Los que sostienen sin figurar
En el Perú, buena parte de lo que funciona se sostiene sobre trabajo que no aparece en el relato oficial. La economía informal que da de comer a millones, las mujeres que sostienen hogares y comunidades y los pequeños productores que abastecen sin subsidio ni reflector son la infraestructura silenciosa del país. Y sin embargo, cuando se diseña la política pública, muchas veces se los trata como problema y no como cimiento.
Excluir de la mesa a quien sostiene la casa no solo es injusto, es ineficiente.
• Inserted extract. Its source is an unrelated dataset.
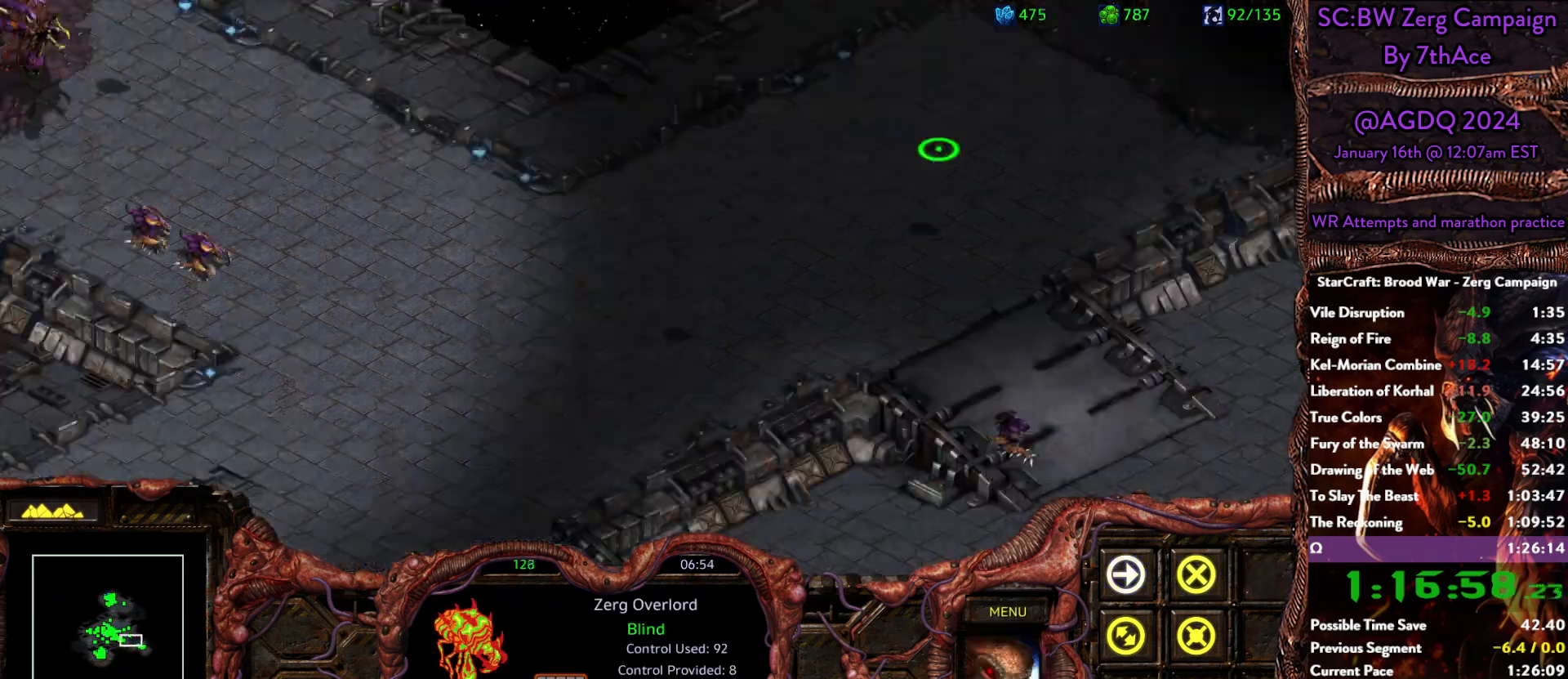
{"keys": [], "mouse": [], "events": [[33, "mouse_right", "up"], [400, "mouse_right", "down"], [450, "mouse_right", "up"]]}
Las decisiones tomadas sin los que conocen el terreno fracasan porque ignoran cómo vive de verdad la gente. La inclusión no es corrección política, es realismo. Quien contribuye tiene derecho a participar, y quien participa aporta un saber que ninguna oficina posee. Marginar ese saber es gobernar a ciegas sobre un país que no se molestó en mirar.
Ampliar el círculo de los reconocidos cambia la naturaleza del proyecto colectivo. Deja de ser la obra de unos pocos exhibida ante muchos, y pasa a ser tarea compartida. Ese es el salto que le falta a nuestra política, pasar de la inclusión declarada a la inclusión efectiva, donde el que aporta también decide. Una nación no se construye con espectadores agradecidos, sino con ciudadanos que caben en el mismo espacio y pesan lo mismo.
LA OTRA CARA
La inclusión de papel
Cuidado con la inclusión que solo se proclama. Hay discursos que celebran a los invisibles precisamente para no darles poder real; los nombran, los aplauden y los devuelven a los márgenes. El reconocimiento simbólico sin participación efectiva es una forma elegante de seguir excluyendo.
La prueba de la inclusión verdadera no está en las palabras sino en las decisiones, en quién firma, quién vota y quién administra los recursos. Mientras el aporte sea bienvenido pero la voz siga vetada, la igualdad será decorado.
El tokenismo
Existe también la trampa contraria, usar a los excluidos como emblema para exhibir apertura sin transformar nada. Se elige a uno, se lo muestra, y su presencia individual sirve de coartada para no cambiar la estructura que excluye a los demás.
La inclusión no se prueba con casos vistosos, sino con reglas que ensanchen el acceso para todos. Un símbolo no repara una exclusión; a lo sumo la maquilla. Lo que transforma es el cambio de las condiciones, no la exhibición de la excepción.
AFORISMOS
- Lo que una sociedad margina no desaparece: sigue sosteniéndola, pero sin voz. — JFT
- Gobernar sin los que conocen el terreno es gobernar a ciegas. — JFT
- La inclusión que solo se proclama es una forma elegante de excluir. — JFT
- Quien contribuye a la casa tiene derecho a sentarse en la mesa. — JFT
- Una nación no se construye con espectadores agradecidos, sino con ciudadanos que pesan lo mismo. — JFT
PROPUESTAS
- Incorporar a los sectores informales y productivos de base en el diseño de las políticas que los afectan.
- Garantizar participación efectiva —con voz y voto— y no meramente consultiva de los grupos históricamente excluidos.
- Reconocer estadística y legalmente el aporte económico del trabajo no remunerado que sostiene los hogares.
- Medir la inclusión por acceso real a decisiones y recursos, no por presencia simbólica en actos oficiales.
- Descentralizar el diseño de políticas para que el saber territorial pese tanto como el técnico central.